Walau sebenarnya jika mau jujur, ini bukan kali pertama untuk hal yang berhubungan dengan kesehatan itu sendiri para penyelenggara negara mengalami kecolongan. Tentunya ingatan kita belum terlalu lupa pada kejadian tiga pasien meninggal di Lampung beberapa bulan yang lalu.

Jika ingin ditelisik lebih jauh, permasalahan obat-obatan dinegeri ini sudah sedemikian silang sengkarutnya sehingga tidak berlebihan kiranya lebih menyerupai sebuah bentuk kerja mafia. Kenapa demikian, karena disaat tenaga kesehatan dalam hal ini dokter melakukan kerjasama dengan sebuah prusahaan farmasi, disaat bersamaan justru hanya mengorbankan pasien yang tidak memiliki kuasa untuk menolak diperlakukan demikian.

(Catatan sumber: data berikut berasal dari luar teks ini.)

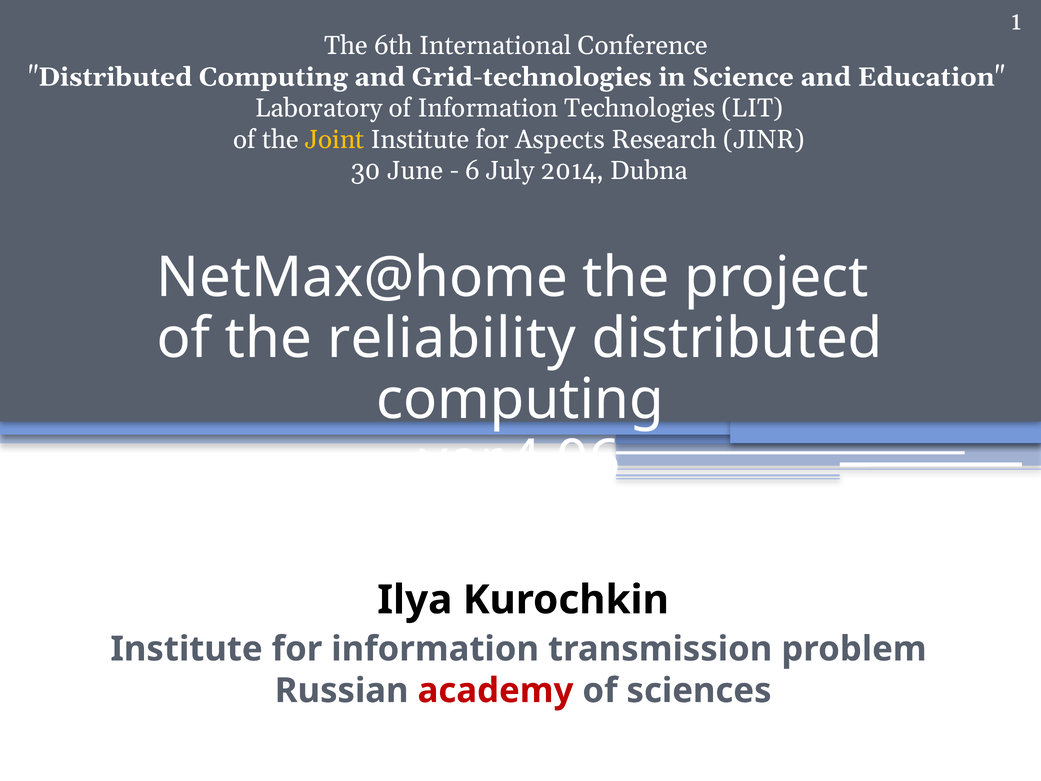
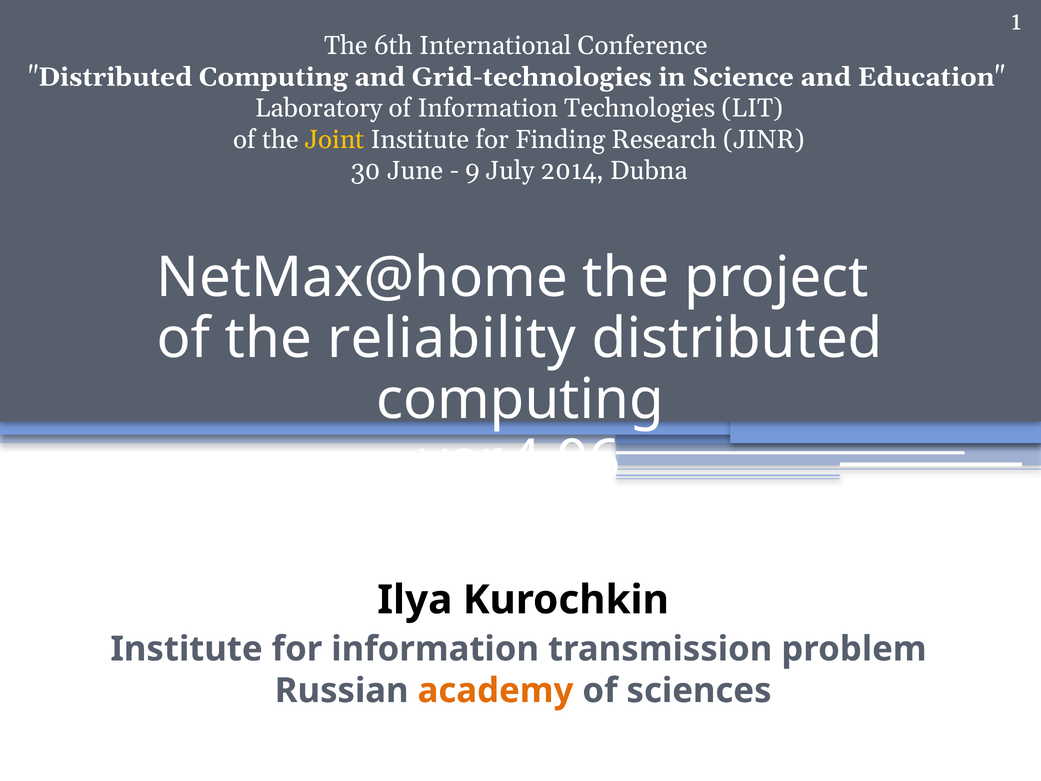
Aspects: Aspects -> Finding
6: 6 -> 9
academy colour: red -> orange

Maksud saya, ketika mereka (dokter) tadi kemudian menerima pengajuan sebuah produk obat-obatan dari sebuah perusahaan farmasinya tentunya diikuti dengan sebuah kewajiban untuk memasukkannya dalam sebuah “coretan” resep dan bisa jadi sebelumnya tidak pernah memeriksa daya beli dari calon pasiennya.

Disinilah praktek mafia bermula, hanya dengan berbagai iming-iming yang ditawarkan oleh perusahaan farmasi kepada dokter kemudian menjadikan mereka secara sadar mencerabut rasa kemanusiaan mereka kepada sesama. Sehingga pertanyaannya kemudian ialah: bagaimana ini berakhir?

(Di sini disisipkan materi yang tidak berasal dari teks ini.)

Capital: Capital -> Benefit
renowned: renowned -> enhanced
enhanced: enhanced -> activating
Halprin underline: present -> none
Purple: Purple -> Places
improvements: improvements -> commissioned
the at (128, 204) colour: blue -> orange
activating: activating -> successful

Namun sekali lagi, kondisi muasal tadi tidak berlaku pada tenaga kesehatan dalam hal ini dokter yang masih memperlakukan pasiennya sebagai manusia yang utuh dan tentunya dokter ini masih dengan konsisten mengamalkan sumpah Hipocrates.

Trus bagaimana dengan dokter disekeliling anda?